Please output each entry exactly as it appears.

╭─ Dataset records

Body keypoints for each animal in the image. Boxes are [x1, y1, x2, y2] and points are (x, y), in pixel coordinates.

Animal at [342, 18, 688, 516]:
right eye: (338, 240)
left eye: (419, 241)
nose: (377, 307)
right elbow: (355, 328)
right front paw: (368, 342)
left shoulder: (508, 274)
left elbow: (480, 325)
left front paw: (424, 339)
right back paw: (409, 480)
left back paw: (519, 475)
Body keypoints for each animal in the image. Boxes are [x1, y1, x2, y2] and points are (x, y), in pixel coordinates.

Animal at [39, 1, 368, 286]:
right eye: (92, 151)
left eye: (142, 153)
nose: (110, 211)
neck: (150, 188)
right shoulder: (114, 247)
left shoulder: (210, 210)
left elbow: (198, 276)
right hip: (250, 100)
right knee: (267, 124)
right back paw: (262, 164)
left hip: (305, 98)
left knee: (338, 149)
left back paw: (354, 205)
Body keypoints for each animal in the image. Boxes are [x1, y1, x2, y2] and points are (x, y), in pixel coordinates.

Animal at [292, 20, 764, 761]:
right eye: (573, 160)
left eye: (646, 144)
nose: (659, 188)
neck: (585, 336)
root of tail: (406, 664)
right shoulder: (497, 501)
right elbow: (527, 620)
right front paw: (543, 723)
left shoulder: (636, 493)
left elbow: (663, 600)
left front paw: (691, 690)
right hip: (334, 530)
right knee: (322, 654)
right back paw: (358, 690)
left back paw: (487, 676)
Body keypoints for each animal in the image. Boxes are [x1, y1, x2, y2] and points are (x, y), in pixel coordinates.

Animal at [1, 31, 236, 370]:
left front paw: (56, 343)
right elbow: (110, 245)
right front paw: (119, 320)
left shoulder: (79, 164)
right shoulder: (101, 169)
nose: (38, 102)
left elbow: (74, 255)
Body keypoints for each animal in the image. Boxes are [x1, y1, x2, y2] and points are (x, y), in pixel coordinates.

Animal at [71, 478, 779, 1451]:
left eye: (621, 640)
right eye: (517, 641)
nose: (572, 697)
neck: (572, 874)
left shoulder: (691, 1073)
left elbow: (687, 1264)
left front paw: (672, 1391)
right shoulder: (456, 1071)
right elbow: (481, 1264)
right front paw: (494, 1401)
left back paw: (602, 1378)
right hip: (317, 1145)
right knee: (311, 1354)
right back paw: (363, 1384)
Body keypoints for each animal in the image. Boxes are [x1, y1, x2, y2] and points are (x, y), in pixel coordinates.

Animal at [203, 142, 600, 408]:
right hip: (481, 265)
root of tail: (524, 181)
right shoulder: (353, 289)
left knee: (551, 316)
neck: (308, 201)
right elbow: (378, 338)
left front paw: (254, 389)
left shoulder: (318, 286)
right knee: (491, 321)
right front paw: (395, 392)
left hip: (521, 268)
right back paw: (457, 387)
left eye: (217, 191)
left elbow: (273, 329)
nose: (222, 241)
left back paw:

╰─

Finished exercise
Body keypoints for each animal in the image. Boxes are [x1, y1, x2, y2] and points are (x, y), in pixel coordinates.

Animal at [342, 18, 688, 516]:
right eye: (338, 240)
left eye: (419, 241)
nose: (377, 307)
right elbow: (355, 328)
right front paw: (368, 342)
left shoulder: (508, 274)
left elbow: (480, 325)
left front paw: (424, 339)
right back paw: (409, 480)
left back paw: (519, 475)
Body keypoints for each animal in the image. Boxes are [x1, y1, x2, y2] and points are (x, y), in pixel coordinates.

Animal at [39, 1, 368, 286]:
right eye: (92, 151)
left eye: (142, 153)
nose: (110, 211)
neck: (150, 188)
right shoulder: (114, 247)
left shoulder: (210, 210)
left elbow: (198, 276)
right hip: (250, 100)
right knee: (267, 124)
right back paw: (262, 164)
left hip: (305, 98)
left knee: (338, 149)
left back paw: (354, 205)
Body keypoints for each animal in the image. Boxes are [x1, y1, x2, y2] and points are (x, y), in pixel coordinates.

Animal at [292, 20, 764, 761]:
right eye: (573, 160)
left eye: (646, 144)
nose: (659, 188)
neck: (585, 336)
root of tail: (406, 664)
right shoulder: (497, 501)
right elbow: (527, 620)
right front paw: (543, 723)
left shoulder: (636, 493)
left elbow: (663, 600)
left front paw: (691, 690)
right hip: (334, 530)
right knee: (322, 654)
right back paw: (358, 690)
left back paw: (487, 676)
Body keypoints for each animal in the image. Boxes are [x1, y1, x2, y2] and points are (x, y), in pixel coordinates.

Animal at [1, 31, 236, 370]:
left front paw: (56, 343)
right elbow: (110, 245)
right front paw: (119, 320)
left shoulder: (79, 164)
right shoulder: (101, 169)
nose: (38, 102)
left elbow: (74, 255)
Body keypoints for each animal in the image. Boxes are [x1, y1, x2, y2] and points are (x, y), in pixel coordinates.

Animal at [71, 478, 779, 1451]:
left eye: (621, 640)
right eye: (517, 641)
nose: (572, 697)
neck: (572, 874)
left shoulder: (691, 1073)
left elbow: (687, 1264)
left front paw: (672, 1391)
right shoulder: (456, 1071)
right elbow: (481, 1264)
right front paw: (494, 1401)
left back paw: (602, 1378)
right hip: (317, 1145)
right knee: (311, 1354)
right back paw: (363, 1384)
Body keypoints for each animal in the image. Boxes are [x1, y1, x2, y2] and points are (x, y), in pixel coordinates.

Animal at [203, 142, 600, 408]:
right hip: (481, 265)
root of tail: (524, 181)
right shoulder: (353, 289)
left knee: (551, 316)
neck: (308, 201)
right elbow: (378, 338)
left front paw: (254, 389)
left shoulder: (318, 286)
right knee: (491, 321)
right front paw: (395, 392)
left hip: (521, 268)
right back paw: (457, 387)
left eye: (217, 191)
left elbow: (273, 329)
nose: (222, 241)
left back paw:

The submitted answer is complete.